About a year ago, shortly after the appointment of Brendan Rodgers, I wrote that Liverpool needed evolution, not revolution. The departure last summer of club legend Kenny Dalglish was a difficult one, particularly for older fans who still have fond memories of his glorious first tenure as manager at the club, as well as a distinguished playing career that saw him regarded as one of the all time greats of the game.
However, after some high profile signings and a disappointing league campaign, it was clear that some changes were needed and Liverpool’s owners decided that the management team was it.
However, I felt the disappointment could be somewhat balanced against the promising young players coming through the ranks at Anfield and some of the talent that was already in the squad. I also believed that with a few smart ins and outs, progress could be made; albeit slow and steady in the absence of the financial backing of Man City or Chelsea.
Whilst Liverpool passed the ball under Dalglish, the 4-3-3 shorter passing philosophy of Rodgers was clearly evident from the onset and their performance against Gomel in the early stages of the Europa League gave fans some optimism ahead of a tough run of opening Premier League fixtures.
However, individual mistakes became an all too familiar theme in the first few months of what was a stuttering League campaign. Despite some impressive performances, those mistakes were costing goals and points, leaving the Reds in the wrong half of the table and Brendan Rodgers under no illusion of just how magnified the focus is on a club the size of Liverpool.
Club record signing, Andy Carroll, had been sent to West Ham on a season long loan and failure to seal deadline day targets meant the club started with just 2 recognised senior strikers. One of them, newly recruited Fabio Borini, was struggling to adapt and got injured.

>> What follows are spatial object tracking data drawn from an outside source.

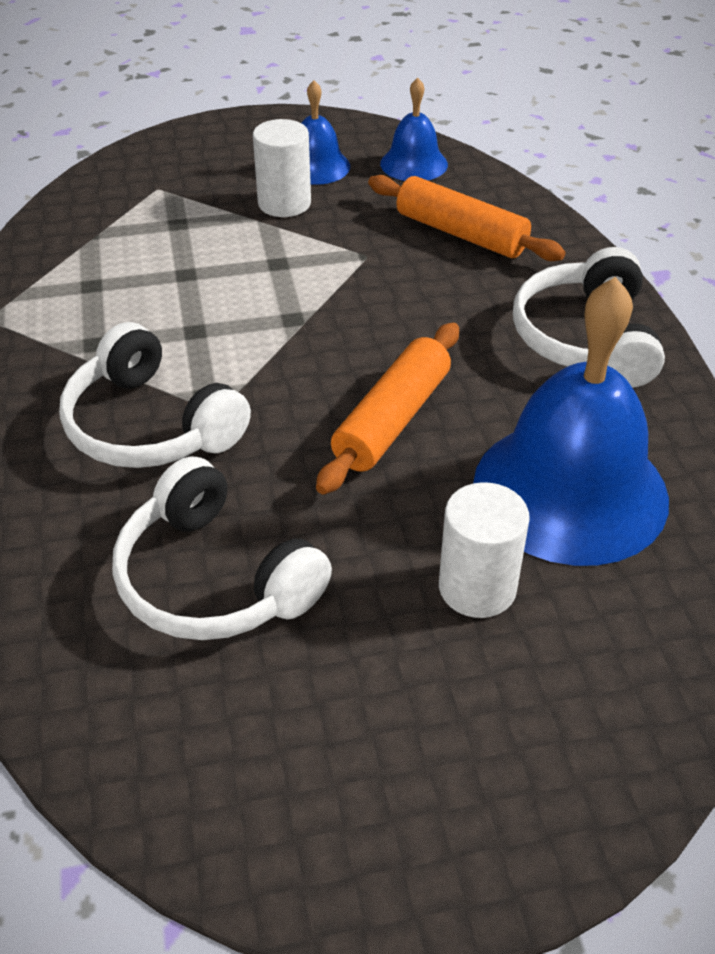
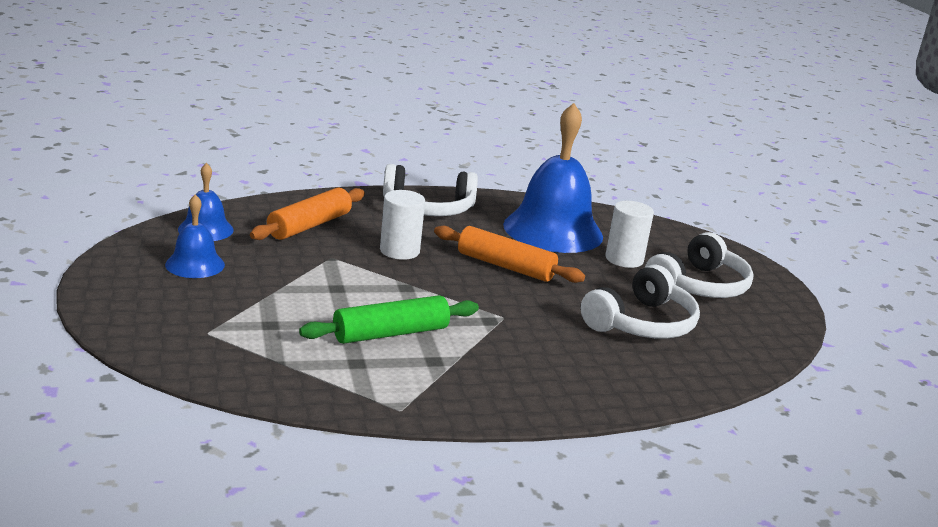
camera: 95 degrees left, 20 degrees down
(151, 425) = (521, 340): white headphones -> white headphones (698, 285)
(163, 309) = (390, 333): none -> green rolling pin
(284, 203) = (250, 280): white cylinder -> white cylinder (399, 251)

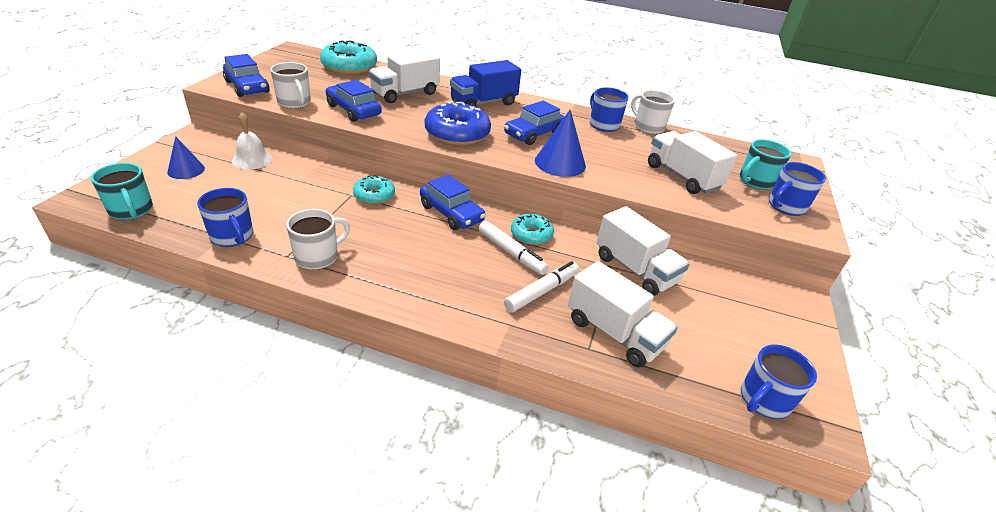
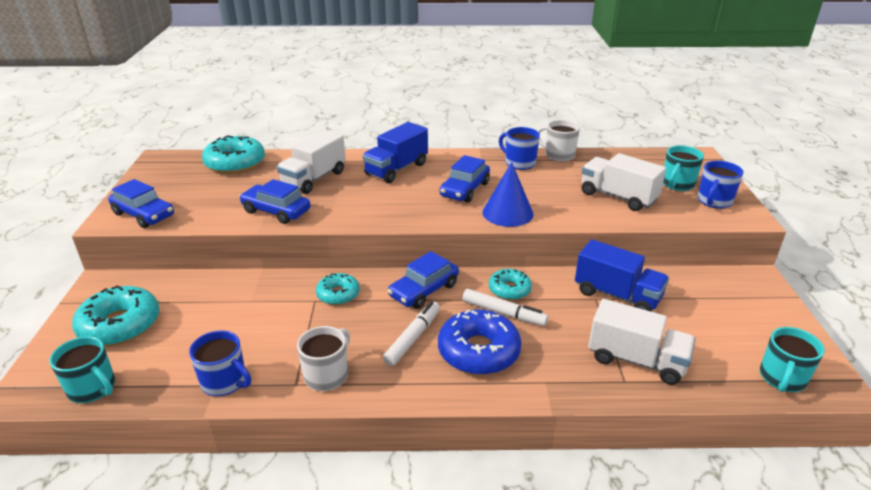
camera: 15 degrees left, 5 degrees down
(186, 170) = (120, 325): blue cone -> turquoise donut
(252, 159) = (184, 292): white bell -> none
(294, 102) = (209, 219): white mug -> none
(451, 213) = (424, 290): blue car -> blue car turned 105 degrees clockwise
(457, 133) = (395, 209): blue donut -> blue donut (478, 351)
(541, 291) = (553, 342): white marker -> white marker (413, 338)
(635, 269) = (617, 295): white truck -> blue truck
(763, 400) = (782, 378): blue mug -> turquoise mug

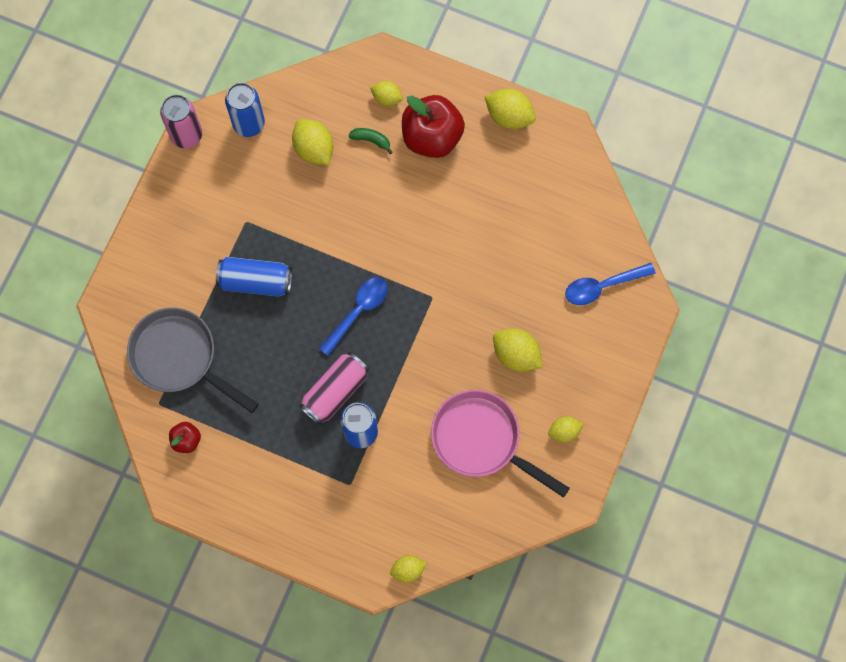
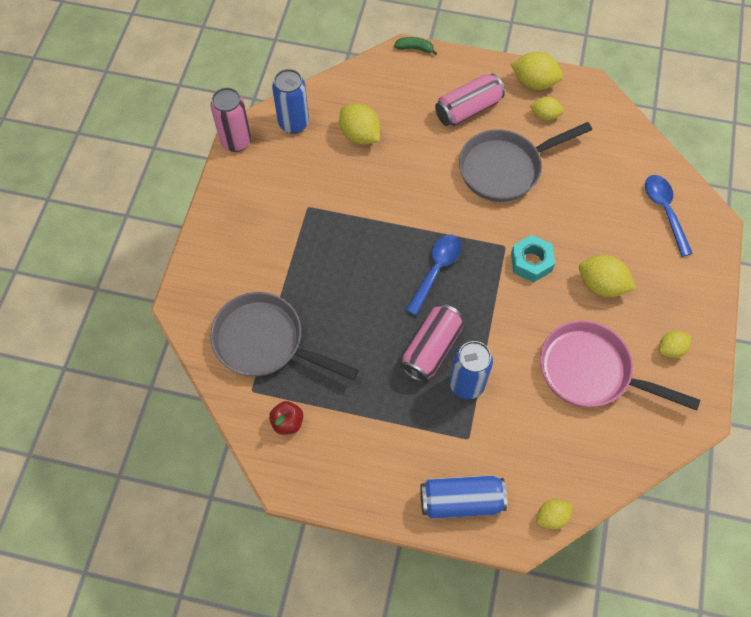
camera: 10 degrees left, 10 degrees down
(255, 281) = (328, 258): blue can -> blue can (461, 500)
(371, 140) = (412, 120): green banana -> green banana (415, 48)
(387, 98) = (418, 84): yellow lemon -> yellow lemon (545, 116)
(432, 137) = (468, 109): red apple -> pink can
(453, 319) = (531, 262): none -> turquoise nut
(454, 212) = (505, 168): none -> grey pan
(602, 286) = (664, 211): blue spoon -> blue spoon turned 105 degrees clockwise

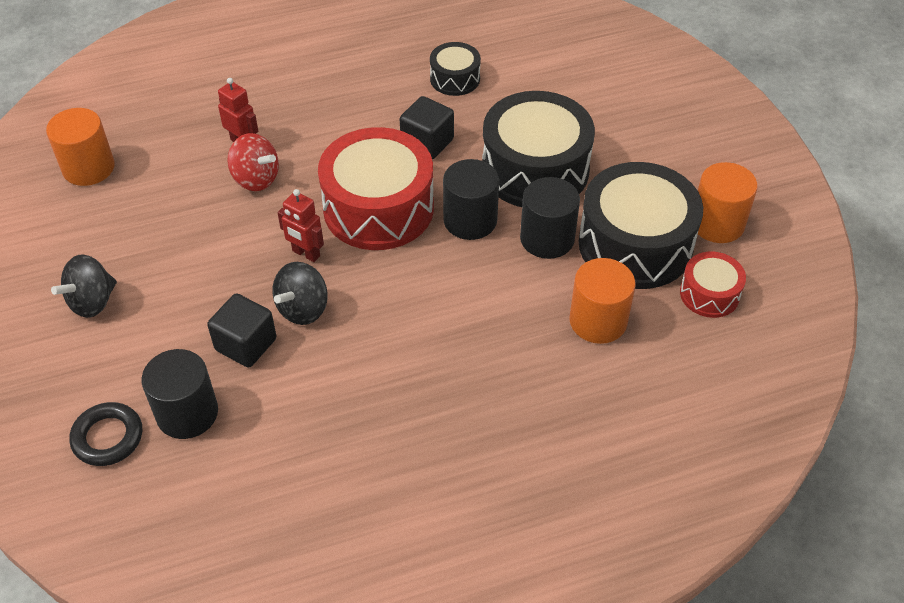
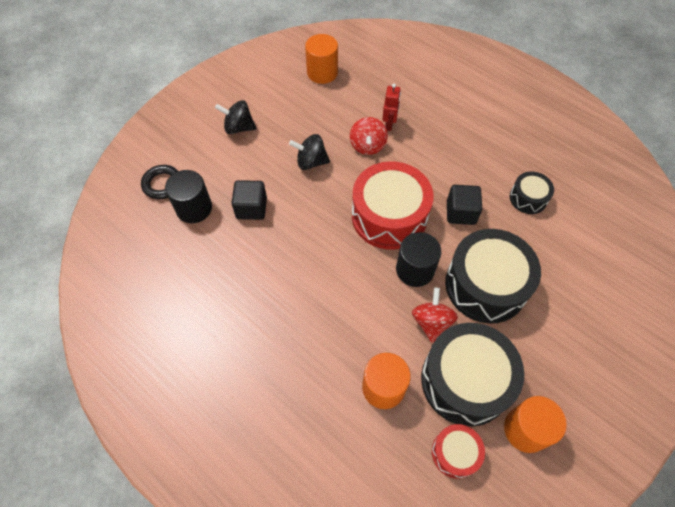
camera: 60 degrees right, 10 degrees up
(303, 309) = (291, 220): black spinning top -> black spinning top (311, 162)
(306, 254) = (330, 200): red robot -> none
(547, 238) = (431, 322): black cylinder -> red spinning top

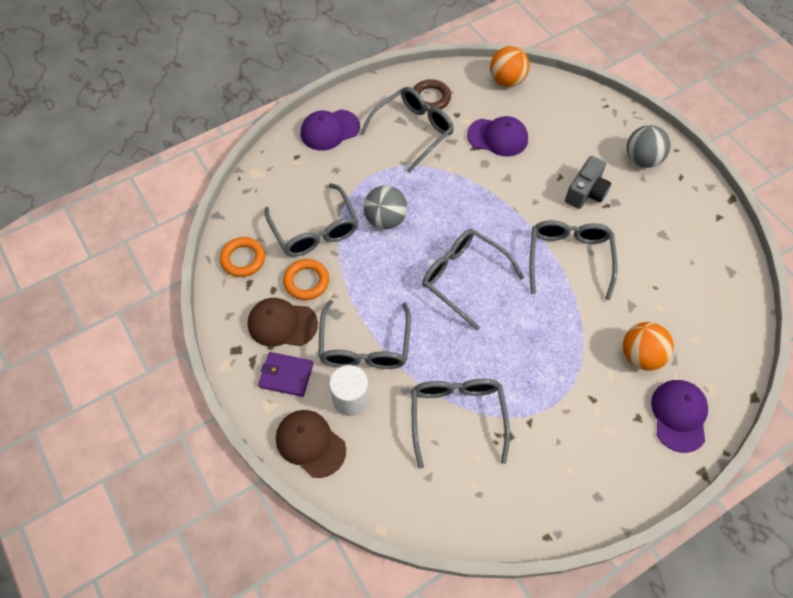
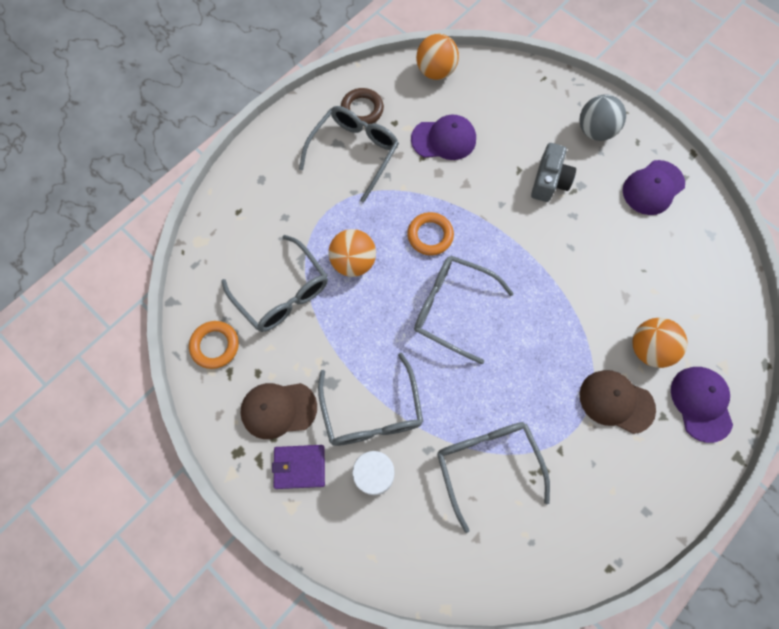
camera: 15 degrees left, 10 degrees up
(306, 281) = (290, 354): orange ring -> orange ring (430, 235)
(310, 443) = (346, 536): brown cap -> brown cap (616, 401)
(329, 130) = (265, 172): purple cap -> purple cap (653, 188)
(385, 219) = (353, 262): grey ball -> orange ball
(569, 258) = (551, 259): grey glasses -> none

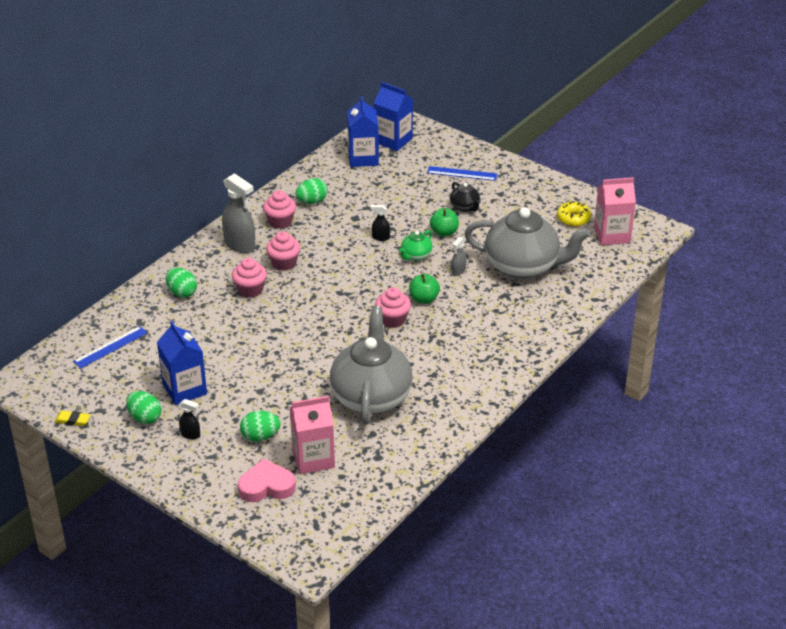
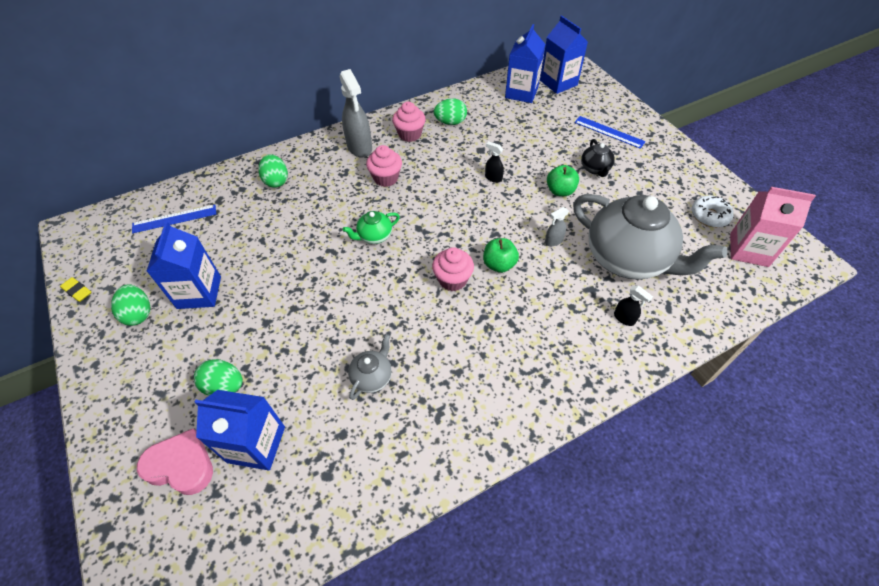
camera: 25 degrees right, 15 degrees up
(190, 434) = (162, 354): black spray bottle -> black spray bottle (624, 318)
(250, 290) = (337, 197): pink cupcake -> none
(313, 458) = (256, 444): pink carton -> blue carton
(371, 396) = (372, 377): grey teapot -> grey teapot, size x0.43
(416, 256) = (517, 209): green teapot -> green teapot (374, 236)
(573, 219) = (709, 216): yellow donut -> white donut

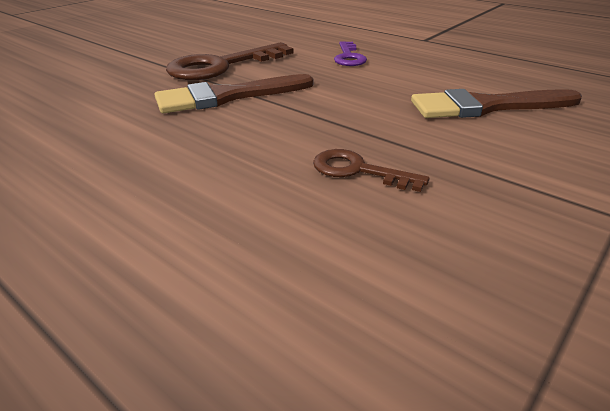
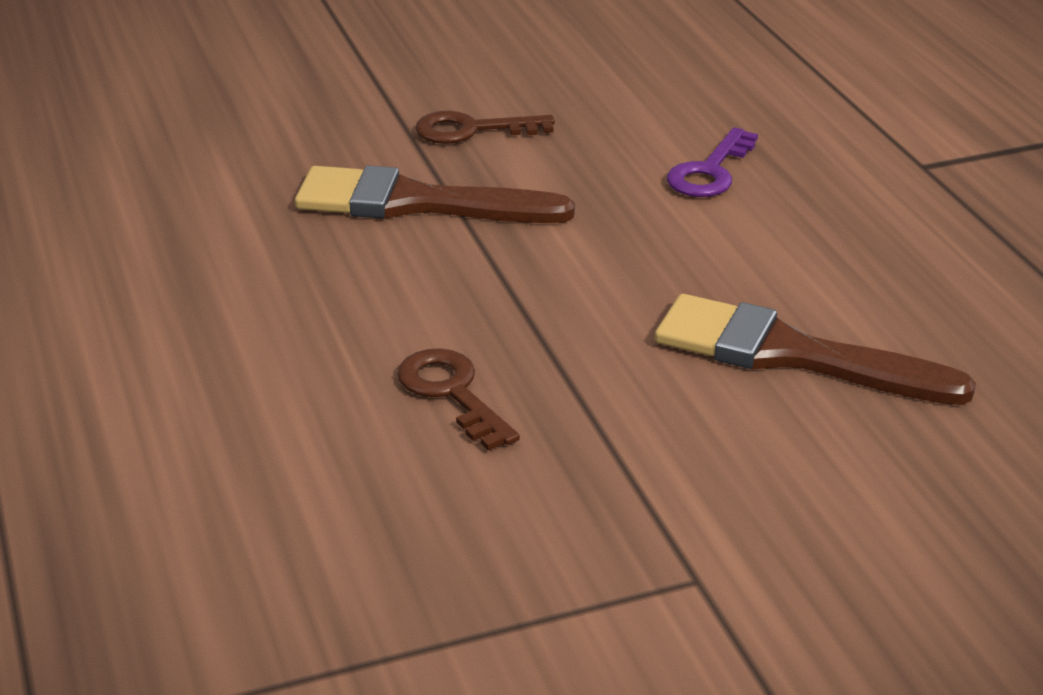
camera: 30 degrees right, 0 degrees up
(221, 66) = (472, 130): brown key -> brown key, size x0.55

This meant Luis Suarez would be under further pressure to deliver the goals, but deliver them he did.
Youngster Raheem Sterling, with his blistering pace and trickery, was quickly making a name for himself and having to be relied upon as Liverpool began to tighten up at the back and improve their results.
As autumn was drawing to a close, Sterling was starting to look a little burnt out and £15m summer signing, Joe Allen’s form had deserted him. Jordan Henderson and Stewart Downing had come back into the fold and made an impression, but it was to be the January transfer window that would prove decisive. Daniel Sturridge was signed from Chelsea and Philippe Coutinho from Inter Milan.
Despite the humiliation of a premature exit from the FA Cup at the hands of giant killers Oldham, Liverpool continued to tighten up defensively in the second half of the campaign and Sturridge was making an instant impact, taking the pressure off Suarez to score the goals. The energy and work rate of Jordan Henderson was making him an important member of the team, helping to press opponents higher up the pitch, as Liverpool looked to have adjusted to the style of play that Rodgers demands.
Skipper Steven Gerrard was also increasingly adapting to a more withdrawn role in the midfield, yet still exerting his influence and after a poor start to the season, Pepe Reina even recovered some of the form that had once made him the most consistent goalkeeper in the country.
The icing on the cake though, would be the growing influence of Coutinho. The young Brazilian attacking midfielder was once considered by some as one of the hottest prospects in world football and he settled quickly, showing his skill, technique and vision to give the Kop a new hero.
In any other year, Luis Suarez would’ve been named player of the year; not just for scoring 30 goals or the breath taking quality of some those goals, but also for the consistently high level of performances he put in throughout the season.
However, as soon as he inexplicably bit Chelsea’s Branislav Ivanovic, he ended all hopes of the LMA version of that accolade. The burning pitchfork brigade may have wanted a lifetime ban and 50 years imprisonment, but had to make do with a 10 match ban, as the FA got caught up in the hysteria.
With Suarez unavailable for the last few games of the season, it allowed Coutinho and Sturridge to develop their understanding on the pitch. They did that to aplomb as Liverpool ended the season in good form, the highlight of which being the 6 goal mauling of Newcastle.
All in all, if Liverpool can take their form and progress from the second of the season into next year, along with a successful transfer window, then perhaps there can be some reasons for optimism that Liverpool can compete for a top 4 spot next year.
It seems only appropriate that my final note should be that Liverpool’s final league game against QPR saw the birth of a promising Anfield career in the shape of Jordan Ibe, but it also saw the end of another as after 17 years and 737 appearances, Jamie Carragher hung up his boots. Liverpool’s loss will be Sky Sports’ gain.